GALSTON, District Judge.
On January 19, 1939, the tug Pejepscot took in tow the light barge American Tar, at Elizabethport, bound for Gowanus Canal. The barge was on the tug’s port side and extended beyond the tug about eighty feet. The tide was ebb and the tug was proceeding at the rate of about seven miles per hour over the ground. At some point between Port Richmond and West Brighton, Staten Island, Hansen, the man at the wheel, observed the Ruxton off the docks of the Frank McWilliams, Inc. Hansen estimated the distance between the vessels at about one mile, but it was probably less, if his markings on the chart are to be considered as a better guess.
The Ruxton had left the McWilliams docks loaded with 38,000 gallons of oil, bound for Inwood, Long Island. Having a draft of six feet three inches at the bow, and but six feet at the stern, she was a trifle lower at the bow. Duncan, the captain, who was at the wheel, was navigating the Ruxton for the first time.
It is agreed that as the vessels were proceeding in the same direction, there were no other craft to obstruct their navigation.
The Pejepscot was overtaking the Ruxton, for the latter’s speed was between 3 miles and 4% miles per hour. The vessels collided at a point about 1000 yards east of the position of the Ruxton when she was first sighted by the Pejepscot.
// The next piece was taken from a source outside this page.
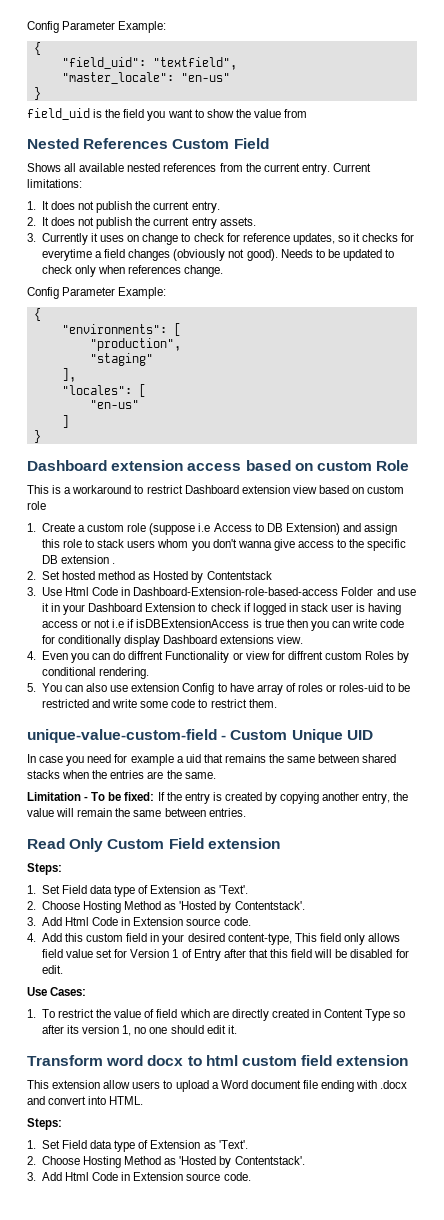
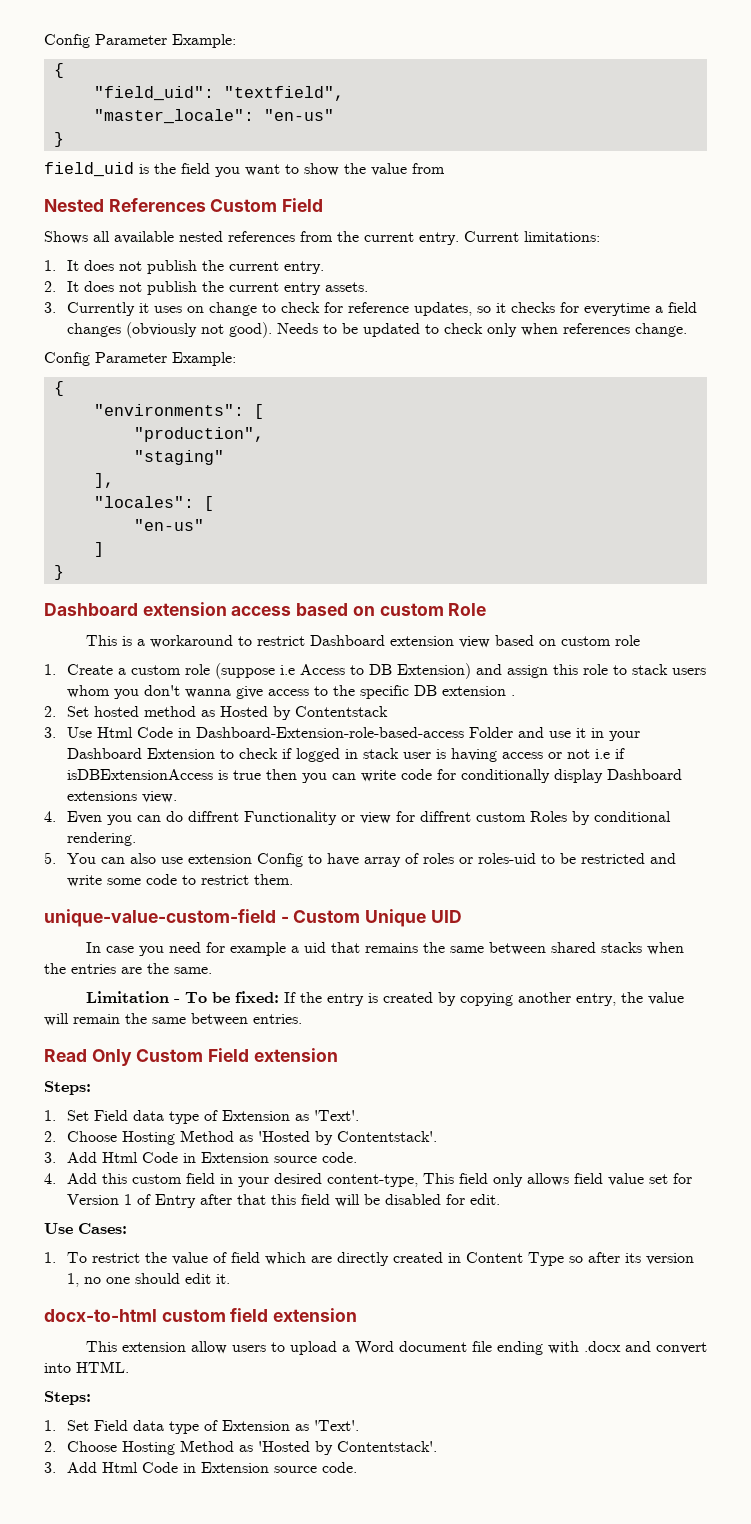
[27,1055,238,1066] Transform word docx to html -> [44,1309,157,1322] docx-to-html

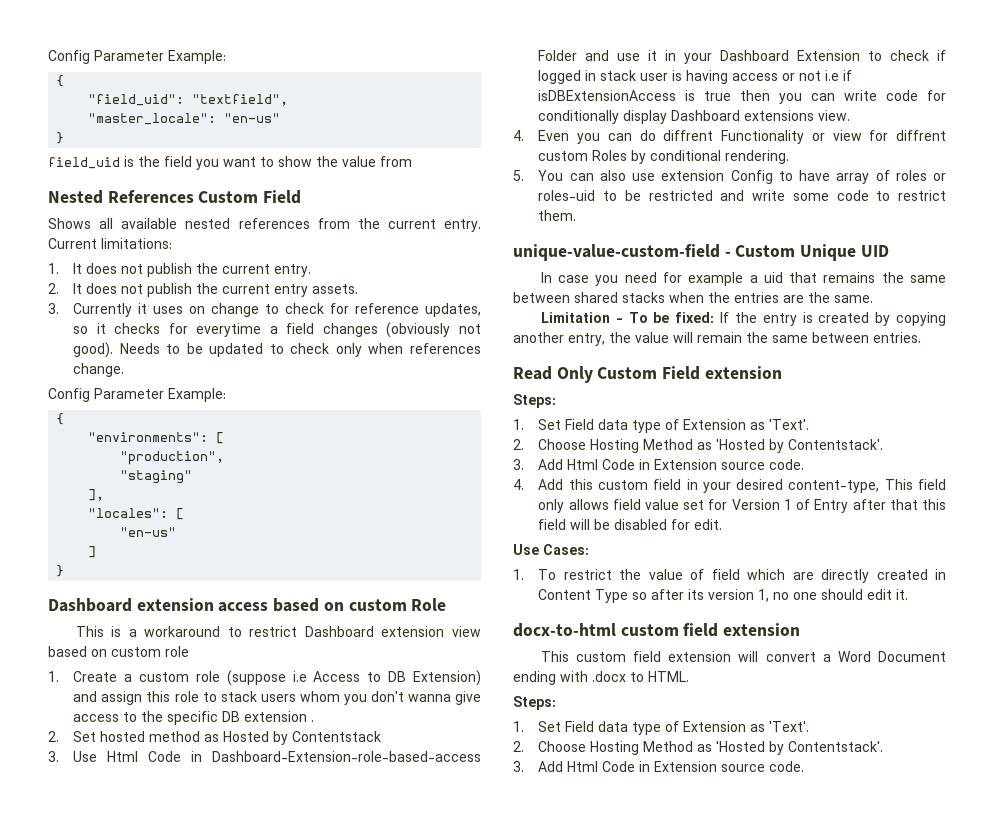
[121,1341,707,1355] [44,1363,71,1373] extension allow users to upload a Word document file ending with .docx and convert into -> [575,651,947,662] [513,671,644,685] custom field extension will convert a Word Document ending with .docx to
On the one hand the Pejepscot ascribes the collision to the fault of the Ruxton in taking a sudden sheer to her port. The Pejepscot was struck at about amidships, i.e., 56 feet aft of her bow by the port bow of the Ruxton and at an angle of about forty-five degrees. Hansen testified that as he was overtaking the Ruxton they were on parallel courses and that he was about 100 feet off the port side of the Ruxton.
Duncan, however, testified that as the Pejepscot came up, only fifteen feet separated the vessels, and he ascribes the sheer of the Ruxton to the ensuing suction.
Hansen unquestionably overestimated the distance bétween the parallel courses — for if he held to his course while the Ruxton took the sheer, it would have been necessary for the stern of the Ruxton to have bridged the distance of upwards of 100 feet while the Pejepscot was covering a lesser distance, though travelling at .a greater speed than the Ruxton. It is much more within the realms of probability to believe that the two vessels were much closer together than' Hansen estimated, though not so near to each other as Duncan asserted.
It appears that the Ruxton was difficult to steer and that, taken in consideration with the circumstance that it was Duncan’s first assignment on the boat, plus the fact that there was some evidence of his having imbibed liquor, may readily account for the sudden port sheer. However, it is reasonable to infer that the Pejepscot was not without fault. In the first place, she sounded no passing signal; of itself that might not be of moment, for it is not certain that her failure to do so contributed to the collision. It seems probable that the approach of the Pejepscot was known to those on the Ruxton, including Duncan at the wheel, but it is not at all likely that the Ruxton expected to be passed so closely.
I conclude that there was mutual fault, on the part of the Pejepscot in passing too closely at a time when there was no possible need for so doing, and on the part of the Ruxton for taking an unnecessary sheer, *26owing either to improper seamanship or an imperfect steering design of the vessel, or both. The libellant may have a decree for half damages.
Submit findings of fact and conclusions of law in conformity with the foregoing opinion.